Je laisserai en terminant le dernier mot à Josée Legault qui a pris le contrepied de cette nouvelle mouvance qui vise à isoler et discréditer un mouvement qui dérange justement parce qu'il a le vent dans les voiles et qu'il ose se dresser devant le rouleau compresseur de l'industrie pétrolière:

«Par les temps qui courent, il est de bon ton dans certains cercles de se moquer des environnementalistes - incluant certaines organisations plus connues comme Greenpeace, Équiterre ou la Fondation David Suzuki.
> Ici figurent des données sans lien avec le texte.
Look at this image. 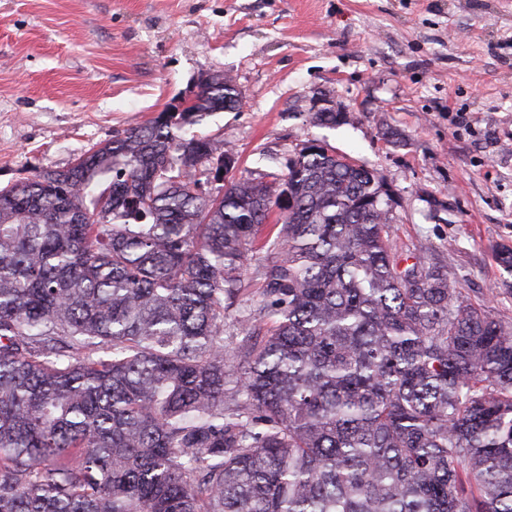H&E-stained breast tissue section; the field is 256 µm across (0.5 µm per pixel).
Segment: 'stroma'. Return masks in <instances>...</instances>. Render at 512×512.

Or, aux côtés de citoyens de plus en plus nombreux à s'inquiéter de l'appétit vorace de cette industrie et de ses entrées privilégiées dans les coulisses du pouvoir, elles offrent ce contrepoids - une voix nécessaire à un débat de société qui, avec elles, peut se dérouler à forces minimalement moins inégales. D'autant plus lorsqu'on constate également l'extrême facilité avec laquelle les lobbys de l'industrie pétrolière et gazière recrutent depuis quelques années, en claquant des doigts et du porte-monnaie, une flopée d'ex-politiciens, d'ex-chefs de cabinet et d'ex-attachés politiques. Encore une fois, tous partis et paliers de gouvernement confondus....»

Dans ce pays où il faut rassembler 250 000 personnes pour faire contrepoids à une quarantaine de lobbyistes, je garderais une petite gêne lorsque vient le temps de déplorer l'influence disproportionnée d'un mouvement citoyen.